__WHAT YOU HAVE TO DO__
Look below. Copy each line that has "page" in it.

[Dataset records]

------

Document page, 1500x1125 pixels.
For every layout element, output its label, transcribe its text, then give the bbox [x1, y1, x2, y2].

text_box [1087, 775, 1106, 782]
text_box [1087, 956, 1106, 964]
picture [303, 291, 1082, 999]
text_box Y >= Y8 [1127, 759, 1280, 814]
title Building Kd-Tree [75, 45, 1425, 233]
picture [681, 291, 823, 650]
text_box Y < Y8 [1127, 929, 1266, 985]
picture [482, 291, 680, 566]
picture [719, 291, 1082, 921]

------

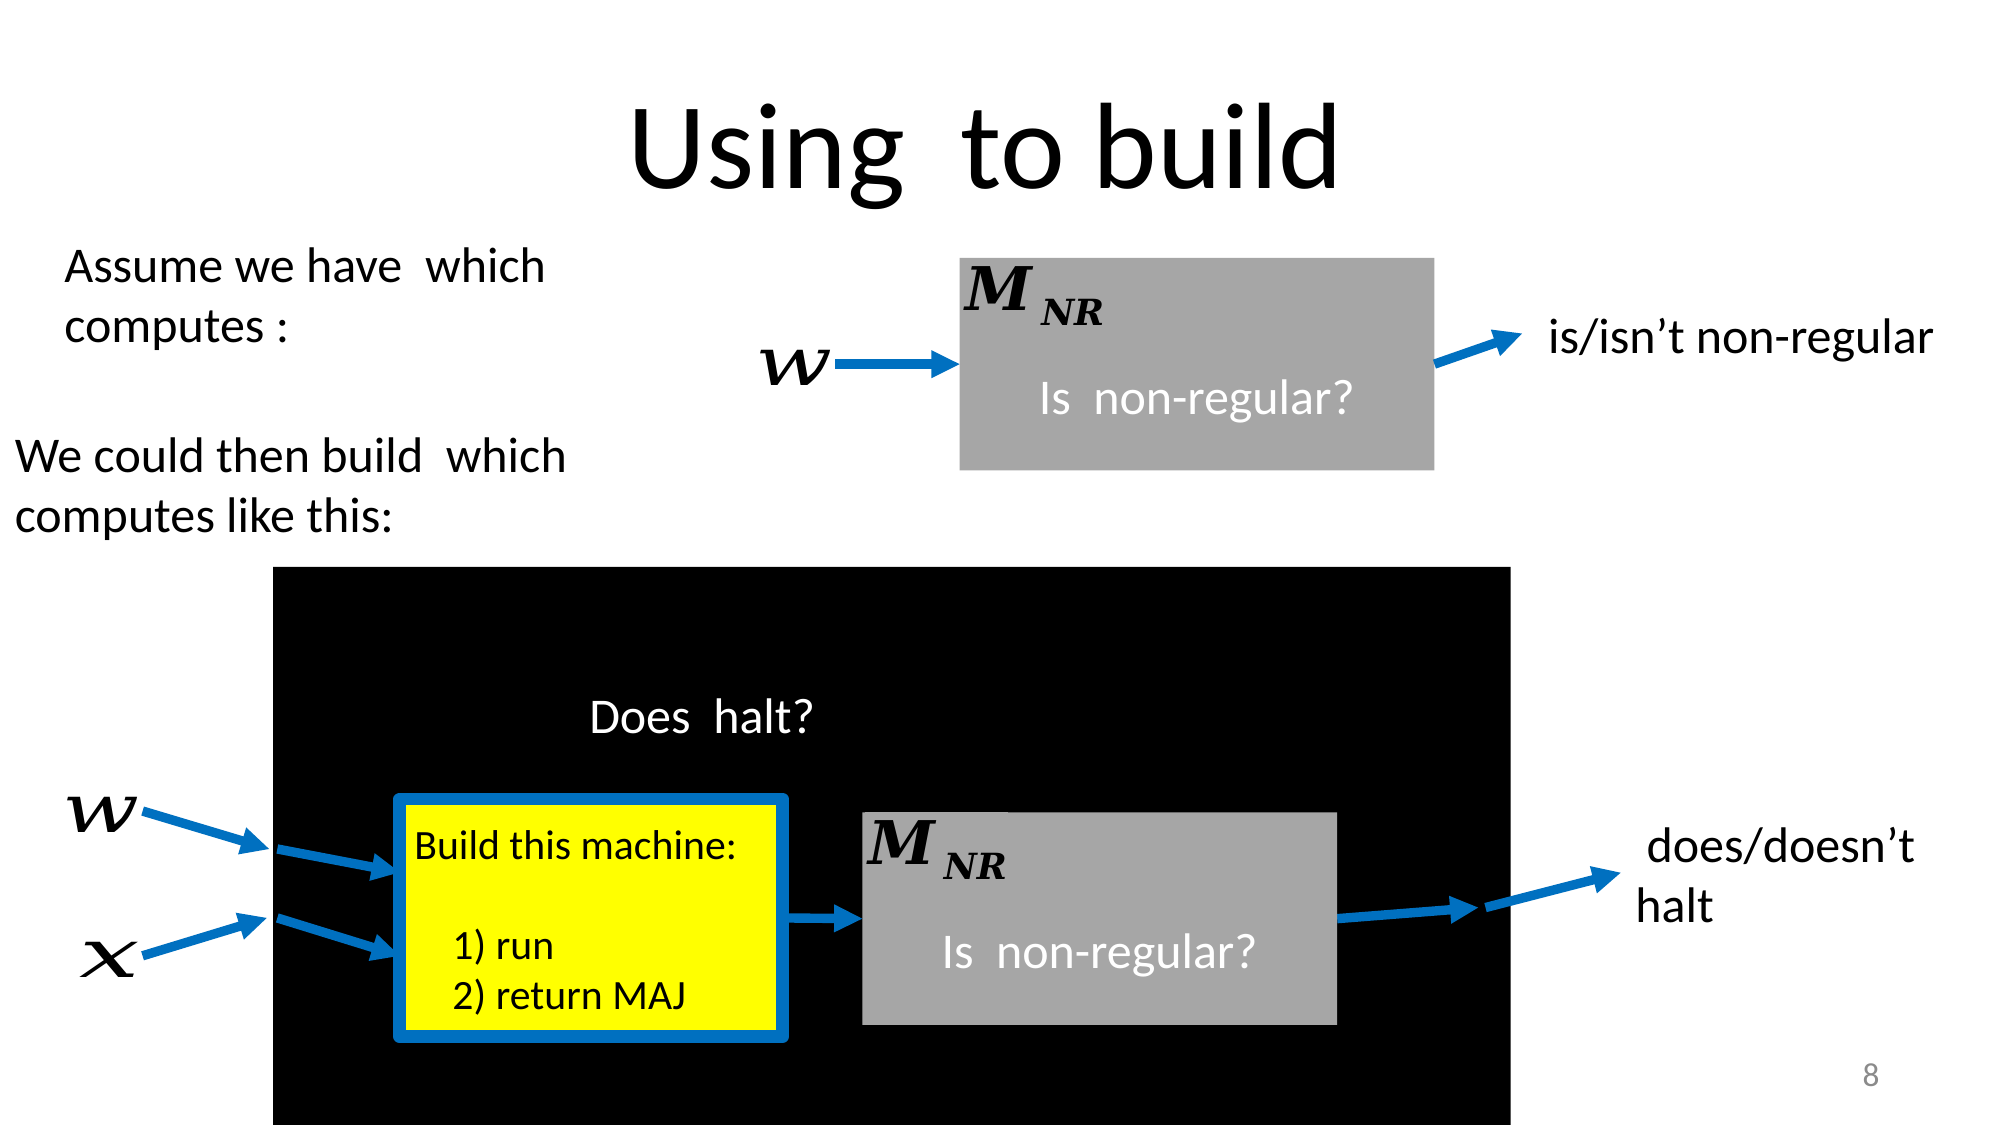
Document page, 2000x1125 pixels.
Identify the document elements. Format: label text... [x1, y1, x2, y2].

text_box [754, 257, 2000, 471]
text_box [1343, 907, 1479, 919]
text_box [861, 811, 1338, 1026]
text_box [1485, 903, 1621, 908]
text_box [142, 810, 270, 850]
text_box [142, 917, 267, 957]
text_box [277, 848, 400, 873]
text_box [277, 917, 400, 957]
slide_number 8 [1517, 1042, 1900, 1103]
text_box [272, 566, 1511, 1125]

------

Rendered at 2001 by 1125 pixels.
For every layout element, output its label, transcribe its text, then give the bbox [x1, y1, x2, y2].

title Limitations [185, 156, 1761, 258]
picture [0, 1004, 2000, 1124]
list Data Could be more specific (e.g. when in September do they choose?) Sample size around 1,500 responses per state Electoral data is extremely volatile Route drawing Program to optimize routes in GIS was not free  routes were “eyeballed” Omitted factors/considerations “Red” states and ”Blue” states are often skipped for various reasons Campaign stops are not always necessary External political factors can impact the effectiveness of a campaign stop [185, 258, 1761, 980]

------

__EXERCISE SOLUTION__
Document page, 1500x1125 pixels.
Document page, 2000x1125 pixels.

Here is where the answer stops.